Colors and flavors of sauces tend to vary from cook to cook. Since these are infusions, reductions, extractions, etc. the small differences tend to make a bigger difference than for, say, a soup or stew. How a cook plates or fuses different sauces will make differences in the dining experience. One serving suggestion with a fillet steak: sauce bordelaise made with a reduction of red wine, shallots, herbs, then an addition of sauce Espagñole, then mounted with butter and/or poached veal marrow, served with a Sauce Mornay made with Roquefort, or even mounted with a fatty bleu cheese. The mix of sharp, smooth, salty, milky goes incredibly well with the beefsteak. Yum!
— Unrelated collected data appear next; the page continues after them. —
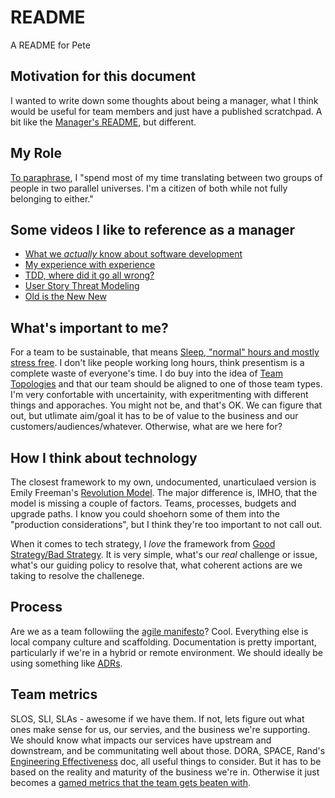 # README
A README for Pete

## Motivation for this document
I wanted to write down some thoughts about being a manager, what I think would be useful for team members and just have a published scratchpad. A bit like the [Manager's README](https://managerreadme.com/), but different.

## My Role
[To paraphrase](https://linearb.io/blog/being-vp-of-software-development-is-harder-than-being-ceo), I "spend most of my time translating between two groups of people in two parallel universes. I'm a citizen of both while not fully belonging to either."

## Some videos I like to reference as a manager
* [What we _actually_ know about software development](https://www.youtube.com/watch?v=HrVtA-ue-x0)
* [My experience with experience](https://www.youtube.com/watch?v=0na_1A_-Ebo)
* [TDD, where did it go all wrong?](https://www.youtube.com/watch?v=EZ05e7EMOLM)
* [User Story Threat Modeling](https://www.youtube.com/watch?v=hU3-33wDyAo)
* [Old is the New New](https://www.youtube.com/watch?v=AbgsfeGvg3E)

## What's important to me?
For a team to be sustainable, that means [Sleep, "normal" hours and mostly stress free](https://increment.com/teams/the-epistemology-of-software-quality/). I don't like people working long hours, think presentism is a complete waste of everyone's time. 
I do buy into the idea of [Team Topologies](https://teamtopologies.com/) and that our team should be aligned to one of those team types. 
I'm very confortable with uncertainity, with experitmenting with different things and apporaches. You might not be, and that's OK. We can figure that out, but utlimate aim/goal it has to be of value to the business and our customers/audiences/whatever. Otherwise, what are we here for?

## How I think about technology
The closest framework to my own, undocumented, unarticulaed version is Emily Freeman's [Revolution Model](https://github.com/revolution-model/introduction). The major difference is, IMHO, that the model is missing a couple of factors. Teams, processes, budgets and upgrade paths. 
I know you could shoehorn some of them into the "production considerations", but I think they're too important to not call out. 

When it comes to tech strategy, I _love_ the framework from [Good Strategy/Bad Strategy](https://www.amazon.co.uk/Good-Strategy-Bad-Difference-Matters/dp/1846684811). It is very simple, what's our *real* challenge or issue, what's our guiding policy to resolve that, what coherent actions are we taking to resolve the challenege. 

## Process
Are we as a team followiing the [agile manifesto](https://agilemanifesto.org/)? Cool. Everything else is local company culture and scaffolding. 
Documentation is pretty important, particularly if we're in a hybrid or remote environment. We should ideally be using something like [ADRs](https://adr.github.io/). 

## Team metrics
SLOS, SLI, SLAs - awesome if we have them. If not, lets figure out what ones make sense for us, our servies, and the business we're supporting. We should know what impacts our services have upstream and downstream, and be communitating well about those.
DORA, SPACE, Rand's [Engineering Effectiveness](https://docs.google.com/document/d/1nQcUspTfMQIMlmKd8S-VmMAu0sEuzvavBruq85D2-ZI) doc, all useful things to consider. But it has to be based on the reality and maturity of the business we're in. Otherwise it just becomes a [gamed metrics that the team gets beaten with](https://en.wikipedia.org/wiki/Goodhart%27s_law).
The term "mounting a sauce" means to add a macedoine of cold fat to a warm or hot sauce, and to swirl it in to melt and incorporate into the sauce. The result is a silky, enriched sauce with a smoother flavor. If you taste a bordelaise before and after mounting, it's hard to believe it's the same sauce -- before is sharp, vinegary, strong winey flavor. After, it's smooth, rich, with the same wine flavor. It's a miraculous transformation. As mentioned, you can mount with a soft, fatty cheese, or other fats like bone marrow. (By the way, tamponir is similar, in that a cook dots the sauce with butter and swirls, but try to keep the butter on the surface. It helps to protect the sauce from oxidation on the surface.) And of course, after mounting, don't boil the sauce again, or it will break.

Prior to mounting, sauces can be frozen for future use, since it's already bound and stable. We all scrambled to find enough containers to take the hard-earned sauces home!

By the way, the pastry class had an exam where they had to make a large container sculpture out of chocolate. The glass-sided de-humidified refrigerator held their effort, and we pressed our noses up against it and ooh'd and aah'd. We were happy to leave our noseprints on the temporary museum! The leftover pieces of "white chocolate on dark chocolate tree bark" was there for us to break apart and munch happily. And bread, of course -- great basket-proofed breads, with the decorative swirls on the surface. I wrapped my half-loaf and took it home. Sauce and bread for meals, yum yum!